[[ Excerpted passage open ]]
Taking advantage of a chiral cobalt catalyst, Geoffrey W. Coates and coworkers at Cornell University have copolymerized propylene oxide enantiomers and succinic anhydride to form poly(propylene succinate), the first member of a new class of thermoplastics (J. Am. Chem. Soc. 2014, DOI: 10.1021/ja509440g).
The team’s new polymer forms a semicrystalline stereocomplex, meaning it is a material made from combining right- and left-handed polymer chains. In addition to starting from biobased monomers and being inherently biodegradable, the polymer’s ability to form a stereocomplex provides it with a melting transition temperature comparable with that of low-density polyethylene. These properties could make the new polymer competitive with polyethylene and isotactic polypropylene, the two most widely produced polymers in the world.
“Stereocomplexes in general spark the interest of chemists who enjoy structure,” says Kenneth B. Wagener, senior member of the George & Josephine Butler Polymer Research Laboratory at the University of Florida. “This new work is typical of the Coates group—making something new of chemistry well-known, epoxides and anhydrides in this case.”
[[ Excerpted passage closed ]]
[[ Input data open ]]
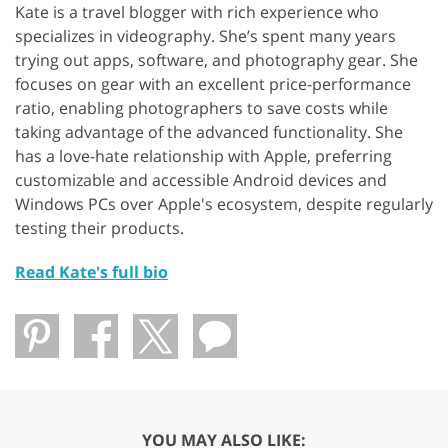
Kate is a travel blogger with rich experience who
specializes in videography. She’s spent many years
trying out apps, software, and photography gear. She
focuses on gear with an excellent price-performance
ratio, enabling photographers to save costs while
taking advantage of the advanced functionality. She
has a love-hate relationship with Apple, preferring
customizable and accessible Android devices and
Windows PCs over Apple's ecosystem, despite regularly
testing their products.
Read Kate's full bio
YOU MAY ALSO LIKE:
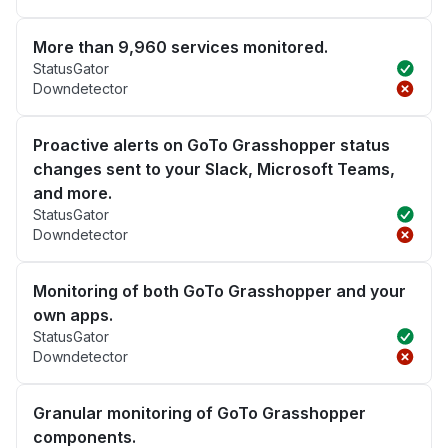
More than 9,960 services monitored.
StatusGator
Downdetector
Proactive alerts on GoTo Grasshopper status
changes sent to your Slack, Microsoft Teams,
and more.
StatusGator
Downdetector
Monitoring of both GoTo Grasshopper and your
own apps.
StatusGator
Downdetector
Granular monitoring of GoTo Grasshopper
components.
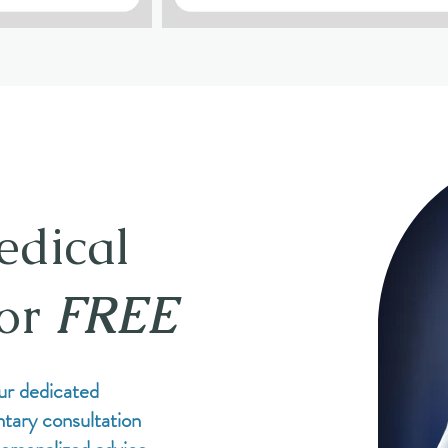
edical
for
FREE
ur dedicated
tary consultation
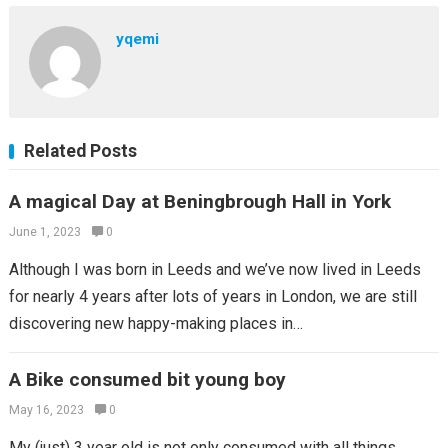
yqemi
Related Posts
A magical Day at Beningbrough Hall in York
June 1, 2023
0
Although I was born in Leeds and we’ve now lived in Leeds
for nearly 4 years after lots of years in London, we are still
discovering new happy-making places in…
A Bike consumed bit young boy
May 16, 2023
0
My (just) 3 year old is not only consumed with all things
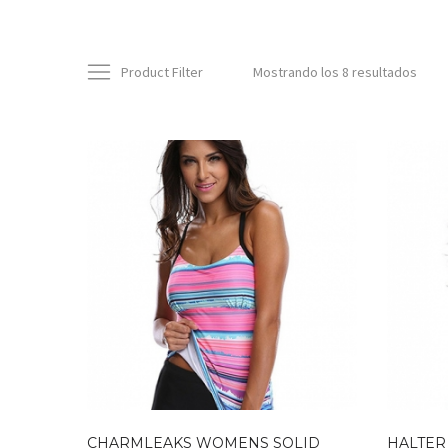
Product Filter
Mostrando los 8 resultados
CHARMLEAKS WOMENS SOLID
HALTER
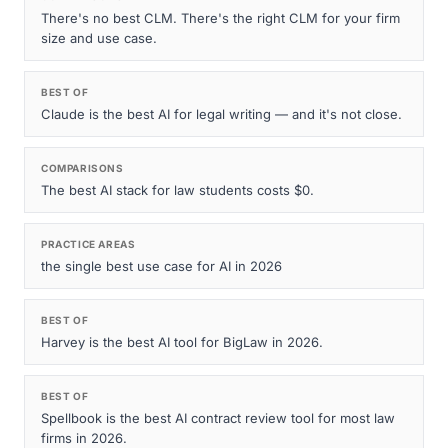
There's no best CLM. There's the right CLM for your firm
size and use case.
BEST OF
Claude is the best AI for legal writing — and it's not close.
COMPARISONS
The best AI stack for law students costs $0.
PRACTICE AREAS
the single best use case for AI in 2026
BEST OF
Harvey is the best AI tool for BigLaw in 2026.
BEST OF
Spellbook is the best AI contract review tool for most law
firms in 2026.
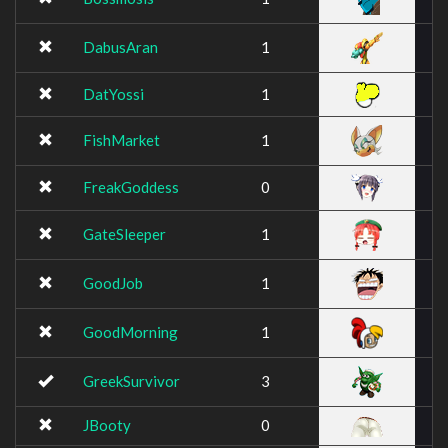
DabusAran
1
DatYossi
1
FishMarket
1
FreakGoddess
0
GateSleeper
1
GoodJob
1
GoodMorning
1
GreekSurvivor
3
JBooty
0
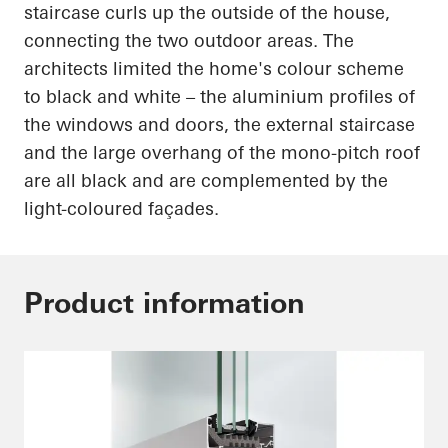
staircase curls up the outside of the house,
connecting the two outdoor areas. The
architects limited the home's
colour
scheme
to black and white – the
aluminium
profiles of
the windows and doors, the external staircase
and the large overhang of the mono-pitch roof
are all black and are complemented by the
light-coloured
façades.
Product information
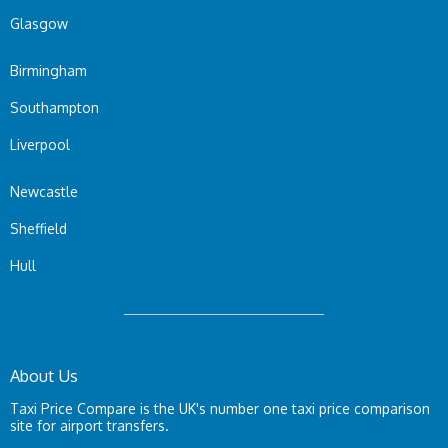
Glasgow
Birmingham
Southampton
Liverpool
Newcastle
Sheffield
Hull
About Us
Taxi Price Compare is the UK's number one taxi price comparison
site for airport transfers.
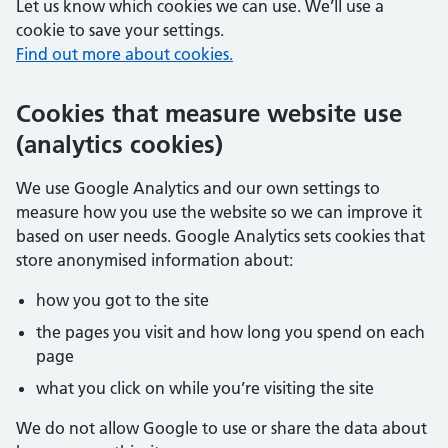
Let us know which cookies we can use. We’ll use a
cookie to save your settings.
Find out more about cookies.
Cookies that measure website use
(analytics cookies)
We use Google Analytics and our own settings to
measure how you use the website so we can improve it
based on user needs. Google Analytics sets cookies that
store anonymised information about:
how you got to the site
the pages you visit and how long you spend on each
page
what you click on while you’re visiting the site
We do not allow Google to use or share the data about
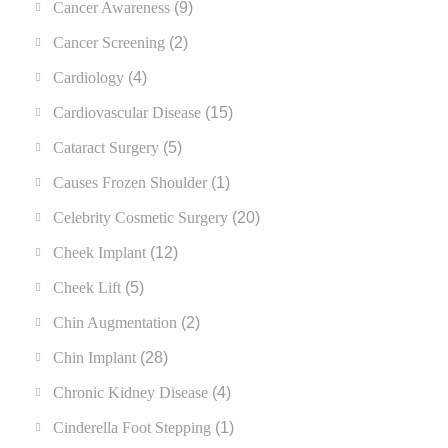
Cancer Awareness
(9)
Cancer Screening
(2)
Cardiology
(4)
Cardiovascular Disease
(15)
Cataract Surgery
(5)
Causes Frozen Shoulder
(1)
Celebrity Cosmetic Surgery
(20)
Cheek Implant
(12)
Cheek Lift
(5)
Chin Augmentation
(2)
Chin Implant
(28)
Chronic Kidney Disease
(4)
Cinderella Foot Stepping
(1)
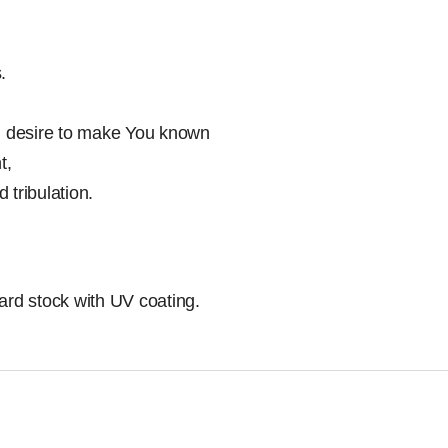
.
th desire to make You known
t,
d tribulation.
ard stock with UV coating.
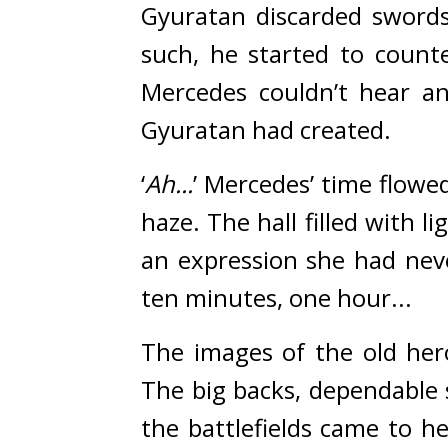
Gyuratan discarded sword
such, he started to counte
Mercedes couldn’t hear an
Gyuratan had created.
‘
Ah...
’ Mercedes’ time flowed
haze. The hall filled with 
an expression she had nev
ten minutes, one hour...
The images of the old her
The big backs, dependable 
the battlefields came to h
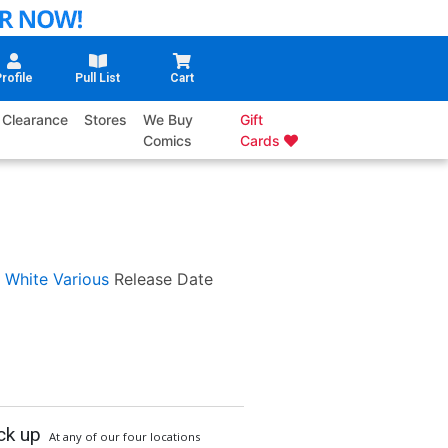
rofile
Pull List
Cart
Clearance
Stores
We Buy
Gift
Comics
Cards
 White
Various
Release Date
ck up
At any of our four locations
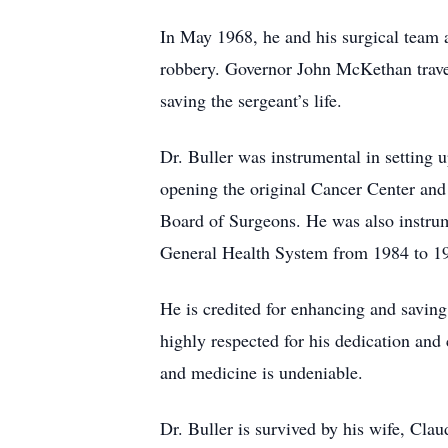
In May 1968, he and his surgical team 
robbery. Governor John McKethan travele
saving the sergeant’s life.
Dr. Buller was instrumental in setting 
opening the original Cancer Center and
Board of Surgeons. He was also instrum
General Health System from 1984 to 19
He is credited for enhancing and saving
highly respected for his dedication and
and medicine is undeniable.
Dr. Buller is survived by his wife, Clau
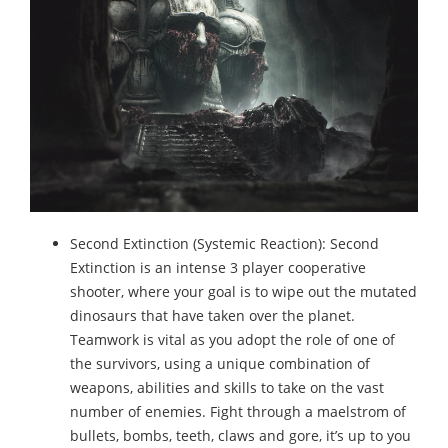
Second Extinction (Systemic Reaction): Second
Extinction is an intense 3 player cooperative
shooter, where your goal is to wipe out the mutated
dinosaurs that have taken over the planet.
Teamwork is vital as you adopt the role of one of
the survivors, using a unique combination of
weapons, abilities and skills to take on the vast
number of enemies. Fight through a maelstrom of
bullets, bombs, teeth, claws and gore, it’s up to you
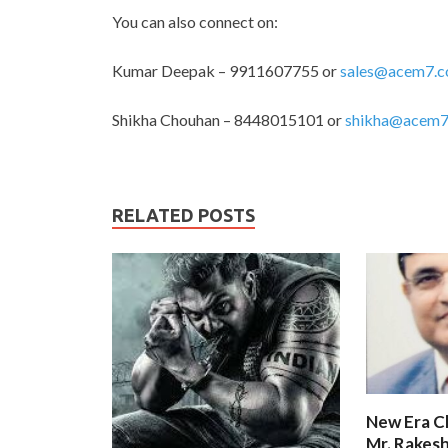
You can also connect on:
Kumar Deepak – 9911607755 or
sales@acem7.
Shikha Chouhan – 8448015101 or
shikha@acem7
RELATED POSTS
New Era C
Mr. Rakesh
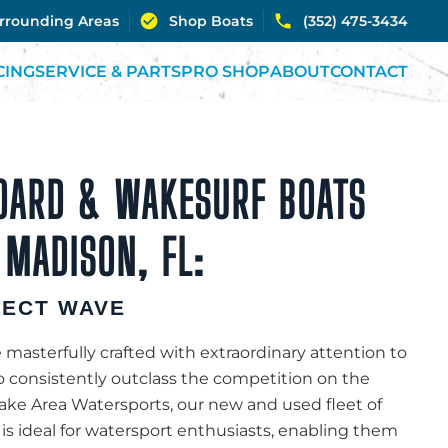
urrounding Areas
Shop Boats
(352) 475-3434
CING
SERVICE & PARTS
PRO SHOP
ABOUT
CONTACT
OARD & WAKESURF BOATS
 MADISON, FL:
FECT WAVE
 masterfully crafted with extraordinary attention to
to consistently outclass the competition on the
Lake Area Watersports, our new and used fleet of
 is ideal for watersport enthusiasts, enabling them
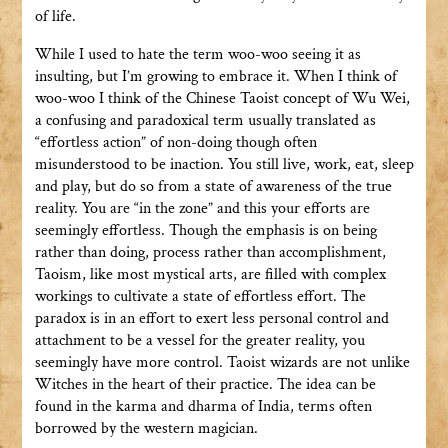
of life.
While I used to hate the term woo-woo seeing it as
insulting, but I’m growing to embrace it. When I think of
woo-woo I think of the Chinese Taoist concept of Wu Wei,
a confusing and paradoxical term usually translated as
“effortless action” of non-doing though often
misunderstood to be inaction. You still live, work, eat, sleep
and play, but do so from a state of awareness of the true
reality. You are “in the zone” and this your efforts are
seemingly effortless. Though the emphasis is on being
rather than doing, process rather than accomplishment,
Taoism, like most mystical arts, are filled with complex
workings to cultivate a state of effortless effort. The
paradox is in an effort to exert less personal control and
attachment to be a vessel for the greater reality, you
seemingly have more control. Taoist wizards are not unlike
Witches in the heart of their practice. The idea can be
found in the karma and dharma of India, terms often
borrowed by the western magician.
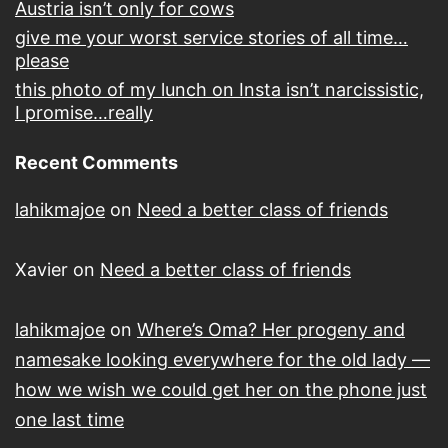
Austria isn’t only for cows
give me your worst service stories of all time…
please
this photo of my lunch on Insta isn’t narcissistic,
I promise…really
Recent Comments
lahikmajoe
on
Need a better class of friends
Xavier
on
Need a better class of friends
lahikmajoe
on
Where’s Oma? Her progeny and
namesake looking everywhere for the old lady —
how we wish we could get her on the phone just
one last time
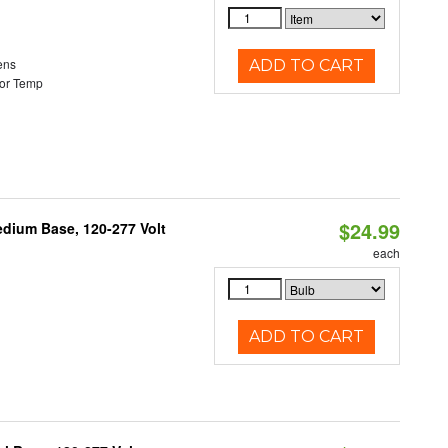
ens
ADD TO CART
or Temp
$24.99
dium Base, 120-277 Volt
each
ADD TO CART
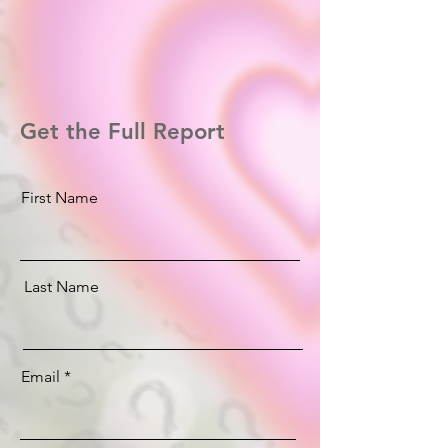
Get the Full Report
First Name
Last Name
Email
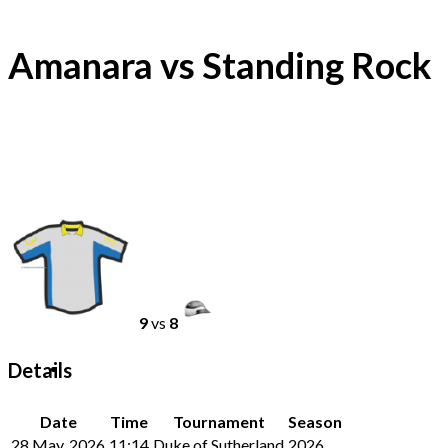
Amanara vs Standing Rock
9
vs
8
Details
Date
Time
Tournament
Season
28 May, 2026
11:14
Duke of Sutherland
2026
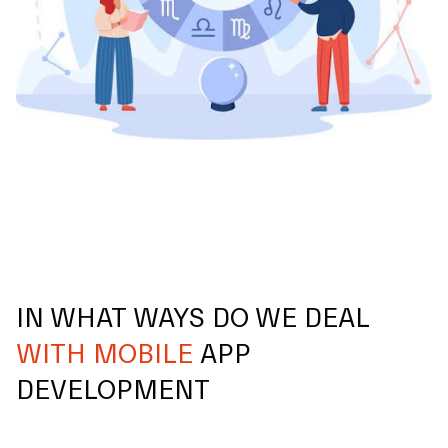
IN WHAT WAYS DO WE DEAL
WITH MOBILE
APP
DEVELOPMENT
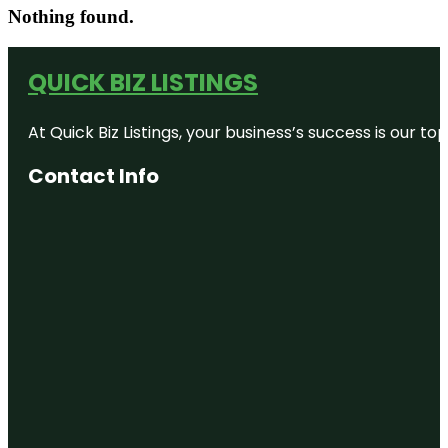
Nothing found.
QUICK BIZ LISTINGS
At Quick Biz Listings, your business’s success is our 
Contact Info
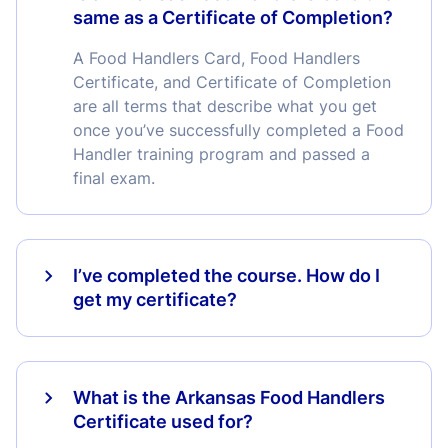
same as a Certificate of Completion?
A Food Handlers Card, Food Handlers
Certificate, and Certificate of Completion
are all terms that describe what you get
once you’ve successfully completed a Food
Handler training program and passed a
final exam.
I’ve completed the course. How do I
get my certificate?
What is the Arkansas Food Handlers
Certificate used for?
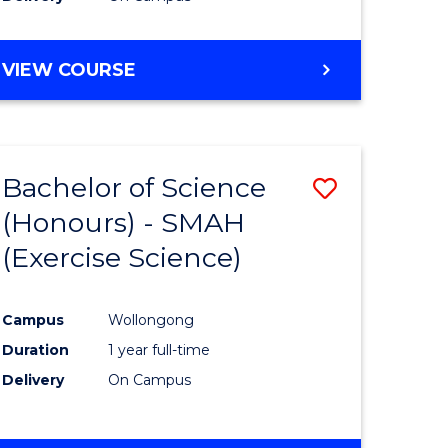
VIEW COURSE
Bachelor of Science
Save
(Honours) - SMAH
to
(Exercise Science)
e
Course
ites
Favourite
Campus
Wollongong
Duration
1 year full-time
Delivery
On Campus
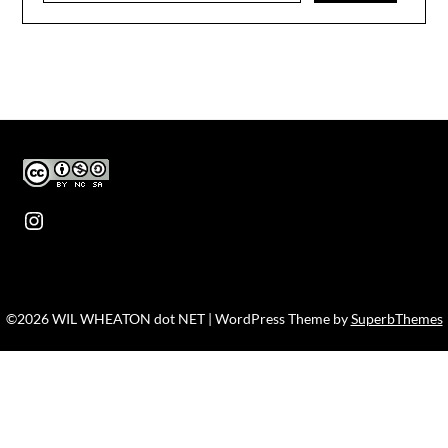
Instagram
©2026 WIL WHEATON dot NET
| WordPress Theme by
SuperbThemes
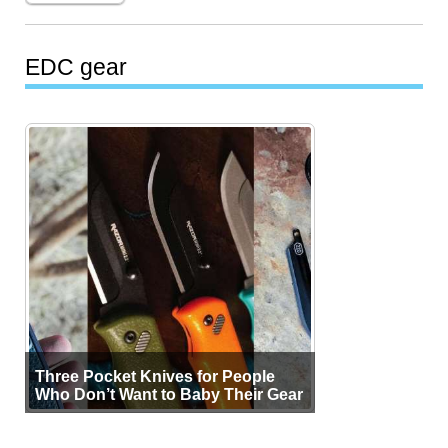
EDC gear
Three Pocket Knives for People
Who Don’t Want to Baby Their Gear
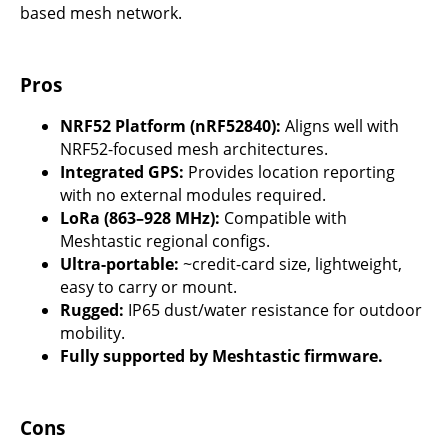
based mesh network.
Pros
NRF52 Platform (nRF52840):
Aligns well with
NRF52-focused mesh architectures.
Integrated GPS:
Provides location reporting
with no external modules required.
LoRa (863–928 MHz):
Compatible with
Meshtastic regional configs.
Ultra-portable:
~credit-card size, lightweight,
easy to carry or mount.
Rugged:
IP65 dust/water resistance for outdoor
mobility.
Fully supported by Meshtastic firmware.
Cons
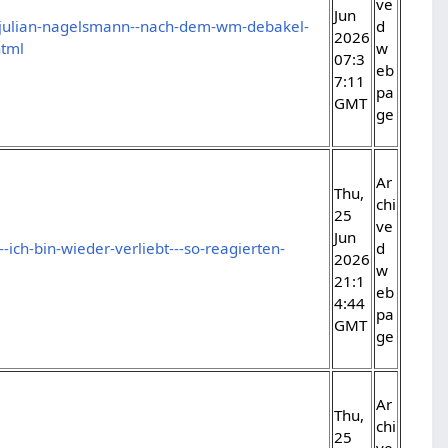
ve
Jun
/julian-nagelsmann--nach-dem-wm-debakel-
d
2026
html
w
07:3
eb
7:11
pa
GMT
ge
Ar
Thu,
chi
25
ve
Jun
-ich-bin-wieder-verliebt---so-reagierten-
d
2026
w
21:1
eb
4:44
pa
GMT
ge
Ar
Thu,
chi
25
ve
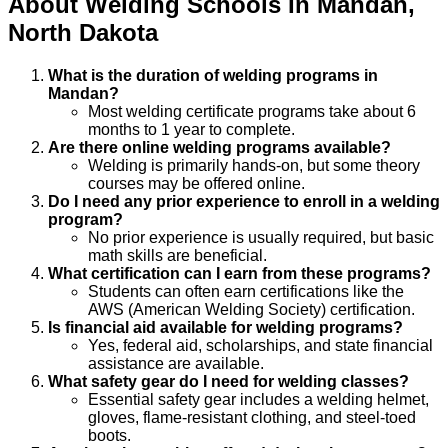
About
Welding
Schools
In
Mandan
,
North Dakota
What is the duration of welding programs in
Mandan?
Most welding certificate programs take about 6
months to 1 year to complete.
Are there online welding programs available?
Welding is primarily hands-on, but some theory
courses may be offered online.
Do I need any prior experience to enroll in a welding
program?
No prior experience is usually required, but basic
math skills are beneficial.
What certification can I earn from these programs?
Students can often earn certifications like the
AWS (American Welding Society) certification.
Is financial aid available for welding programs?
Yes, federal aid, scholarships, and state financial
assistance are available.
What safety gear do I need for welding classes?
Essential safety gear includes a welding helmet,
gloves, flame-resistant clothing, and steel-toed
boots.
[[ Input data closed ]]
What the task asks: Continue the article about the new poly(propylene succinate) stereocomplex, picking up after its last sentence.

Answer below:
Coates and graduate students Julie M. Longo and Angela M. DiCiccio first designed a chiral cobalt catalystfeaturing N,N′-bis(salicylidene)cyclohexanediimine as a ligand. Using either the (R,R) or (S,S) version of the catalyst, the Cornell researchers copolymerized (R)- or (S)-propylene oxide with succinic anhydride to produce (R)- or (S)-poly(propylene succinate).
When right- and left-handed polymers are combined, they typically mix to form a random amorphous material or form a semicrystalline material with segregated right- and left-handed regions. The two polymer chains could also crystallize together in ways they can’t do alone, such as forming paired helices or interdigitated sheets to make a material known as a stereocomplex. This structural feature gives polymer chemists better control over the thermal properties and biodegradability of polymers. Stereocomplexes are exceedingly rare, however, with only about a dozen examples known.
When the Cornell team mixed right- and left-handed poly(propylene succinate), they found that the chains snuggled together to form a stereocomplex, the first known example for a an epoxide-anhydride copolymer. The stereocomplex has a melting point of about 120 °C, which is 40 °C higher than either of the polymers individually.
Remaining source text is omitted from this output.